**Selected passage**
**********

For the past year, I have worked with ICANN colleagues and community leaders to convene stakeholders to discuss e-friction.  The concept of e-friction was developed by The Boston Consulting Group (BCG), in a report released last year, entitled Greasing the Wheels of the Internet Economy. It describes the barriers that keep countries, companies and consumers from realizing the full benefits of the global, scalable Internet. ICANN commissioned the research to provide a reminder of the economic benefits we derive from the digital economy, and point the way to further gains.

In places as diverse as Silicon Valley, Istanbul, Guadalajara, Berlin, Manila and Kigali, a mix of policy makers, business and civic leaders have gathered to review country rankings based on the BCG e-friction index, based on 55 measures for potential sources of e-friction – things like Internet bandwidth per capita, quality of education system, adult literacy rate and freedom of the net. The most gratifying aspect of the work has been to see Internet stakeholders of diverse backgrounds, from business associations, government departments, universities and the like, rolling up their sleeves to address the challenges of their country. In some cases they have told us that it is the first time they are meeting together to discuss their digital future.

In other cases, however, participants raised additional aspects of their condition. One Minister in a highly networked Asian economy talked about the linguistic divide between English and the language of her compatriots, another described the geography of her country as a particular impediment. Many participants in these dialogues raised the simple fact that some countries are rich enough to afford the investment required to improve their e-friction scores. It was incredibly valuable feedback.

**********

**Recorded information**
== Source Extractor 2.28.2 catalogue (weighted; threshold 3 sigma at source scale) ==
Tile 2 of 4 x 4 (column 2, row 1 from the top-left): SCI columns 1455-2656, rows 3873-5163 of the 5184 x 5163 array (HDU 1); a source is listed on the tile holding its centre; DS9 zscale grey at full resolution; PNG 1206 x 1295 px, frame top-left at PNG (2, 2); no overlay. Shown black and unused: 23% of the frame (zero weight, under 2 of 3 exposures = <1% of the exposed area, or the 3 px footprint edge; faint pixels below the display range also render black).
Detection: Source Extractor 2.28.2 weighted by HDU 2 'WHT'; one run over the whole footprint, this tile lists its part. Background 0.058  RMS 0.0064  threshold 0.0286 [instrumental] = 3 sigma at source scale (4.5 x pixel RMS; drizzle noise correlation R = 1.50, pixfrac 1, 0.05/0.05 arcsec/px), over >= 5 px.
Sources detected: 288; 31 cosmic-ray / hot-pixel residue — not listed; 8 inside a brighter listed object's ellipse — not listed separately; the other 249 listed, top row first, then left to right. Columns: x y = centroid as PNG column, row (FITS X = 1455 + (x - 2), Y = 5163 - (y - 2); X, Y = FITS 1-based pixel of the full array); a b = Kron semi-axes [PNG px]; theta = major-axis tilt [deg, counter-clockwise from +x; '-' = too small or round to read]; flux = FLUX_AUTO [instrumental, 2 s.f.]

**********

**Aim A**
Write out the stretch of the e-friction passage from "In other cases, however, participants" through "incredibly valuable feedback.", word for word.
**Aim B**
Resume the e-friction passage after its final sentence and extend it with new text.

**Output A**
In other cases, however, participants raised additional aspects of their condition. One Minister in a highly networked Asian economy talked about the linguistic divide between English and the language of her compatriots, another described the geography of her country as a particular impediment. Many participants in these dialogues raised the simple fact that some countries are rich enough to afford the investment required to improve their e-friction scores. It was incredibly valuable feedback.

**Output B**
Acting on that feedback, BCG today released an update to their report, entitled Which Wheels to Grease? The update re-examines data from the report in light of additional, specific challenges countries face in growing their digital economies.

One of the innovations of the update is to regroup countries by both their e-friction scores and their per capita GDP. This approach allows countries to look for lessons from others at the same income level, but better e-friction scores. Their conclusion is that countries need not see wealth as destiny, since many levers exist to reduce e-friction, whatever their level of GDP.

What else did BCG find? On the subject of literacy, the report finds that while basic literacy, English-language and ICT skills all help reduce e-friction, encouraging local relevance is also effective: local content in local languages will drive Internet usage, as will the provision of e-government services. The report contains further helpful insights related to demography and geography, and sheds new light on how to develop a digital economy action plan at the national level. Taken together, the BCG reports underscore the economic upside of embracing the global and interoperable Internet that ICANN's work supports.

BCG and ICANN previewed the latest findings in roundtables held in Rome and Barcelona. We anticipate many opportunities in the coming months to convene diverse stakeholders, particularly those in developing economies, to help them achieve their vision for a successful and frictionless e-future.

To download the full report, click here [PDF, 236 KB].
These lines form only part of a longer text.